[Opening INPUT DATA section]
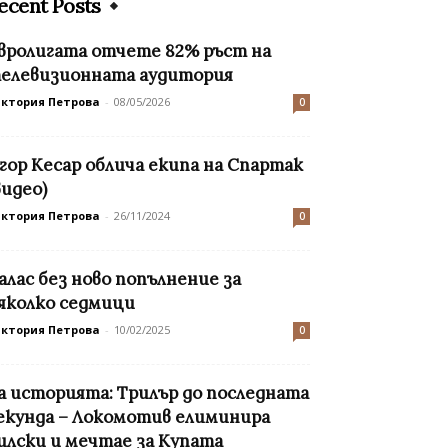
ecent Posts
вролигата отчете 82% ръст на
елевизионната аудитория
иктория Петрова
-
08/05/2026
0
гор Кесар облича екипа на Спартак
видео)
иктория Петрова
-
26/11/2024
0
алас без ново попълнение за
яколко седмици
иктория Петрова
-
10/02/2025
0
а историята: Трилър до последната
екунда – Локомотив елиминира
илски и мечтае за Купата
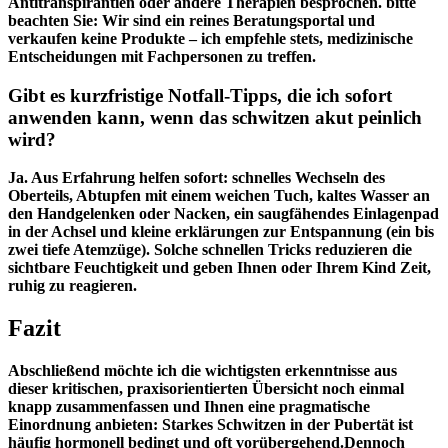
Antitranspirantien oder​ andere Therapien ⁤besprochen. bitte
beachten ‌Sie:⁢ Wir sind ein reines Beratungsportal und
⁤verkaufen⁢ keine ‌Produkte – ich empfehle stets, medizinische
Entscheidungen​ mit Fachpersonen‍ zu treffen.
Gibt es ⁢kurzfristige Notfall-Tipps, die ich sofort
anwenden kann, wenn ⁤das schwitzen akut peinlich
wird?
Ja. ⁤Aus Erfahrung helfen sofort: ‌schnelles Wechseln des
Oberteils, Abtupfen ⁤mit‌ einem weichen Tuch, kaltes Wasser an
den Handgelenken ​oder Nacken, ein‍ saugfähendes Einlagenpad
in der Achsel und‌ kleine erklärungen zur Entspannung ⁣(ein bis
zwei tiefe ⁢Atemzüge). Solche schnellen Tricks reduzieren die
sichtbare Feuchtigkeit und geben ⁣Ihnen oder Ihrem Kind Zeit,
ruhig ​zu reagieren.
Fazit
Abschließend möchte ich die wichtigsten erkenntnisse ⁢aus ​
dieser ‌kritischen, praxisorientierten Übersicht noch​ einmal⁣
knapp zusammenfassen ‍und Ihnen eine pragmatische
Einordnung anbieten: Starkes ‍Schwitzen in ‍der Pubertät ​ist‌
häufig‌ hormonell bedingt und oft vorübergehend.Dennoch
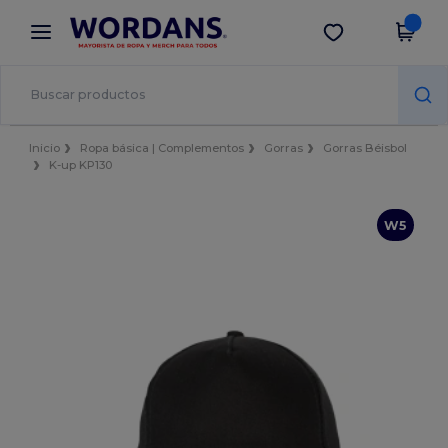
×
App de Wordans
Descargar app
¡Mejores precios en app!
Inicio
Ropa básica | Complementos
Gorras
Gorras Béisbol
K-up KP130
W5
[Closing INPUT DATA section]
## TASK ITEM
Print each entry precisely as written; the pictures stay out.

## FINISHED EXERCISE
ecent Posts
вролигата отчете 82% ръст на
елевизионната аудитория
иктория Петрова
-
08/05/2026
0
гор Кесар облича екипа на Спартак
видео)
иктория Петрова
-
26/11/2024
0
алас без ново попълнение за
яколко седмици
иктория Петрова
-
10/02/2025
0
а историята: Трилър до последната
екунда – Локомотив елиминира
илски и мечтае за Купата
Antitranspirantien oder​ andere Therapien ⁤besprochen. bitte
beachten ‌Sie:⁢ Wir sind ein reines Beratungsportal und
⁤verkaufen⁢ keine ‌Produkte – ich empfehle stets, medizinische
Entscheidungen​ mit Fachpersonen‍ zu treffen.
Gibt es ⁢kurzfristige Notfall-Tipps, die ich sofort
anwenden kann, wenn ⁤das schwitzen akut peinlich
wird?
Ja. ⁤Aus Erfahrung helfen sofort: ‌schnelles Wechseln des
Oberteils, Abtupfen ⁤mit‌ einem weichen Tuch, kaltes Wasser an
den Handgelenken ​oder Nacken, ein‍ saugfähendes Einlagenpad
in der Achsel und‌ kleine erklärungen zur Entspannung ⁣(ein bis
zwei tiefe ⁢Atemzüge). Solche schnellen Tricks reduzieren die
sichtbare Feuchtigkeit und geben ⁣Ihnen oder Ihrem Kind Zeit,
ruhig ​zu reagieren.
Fazit
Abschließend möchte ich die wichtigsten erkenntnisse ⁢aus ​
dieser ‌kritischen, praxisorientierten Übersicht noch​ einmal⁣
knapp zusammenfassen ‍und Ihnen eine pragmatische
Einordnung anbieten: Starkes ‍Schwitzen in ‍der Pubertät ​ist‌
häufig‌ hormonell bedingt und oft vorübergehend.Dennoch
×
App de Wordans
Descargar app
¡Mejores precios en app!
Inicio
Ropa básica | Complementos
Gorras
Gorras Béisbol
K-up KP130
W5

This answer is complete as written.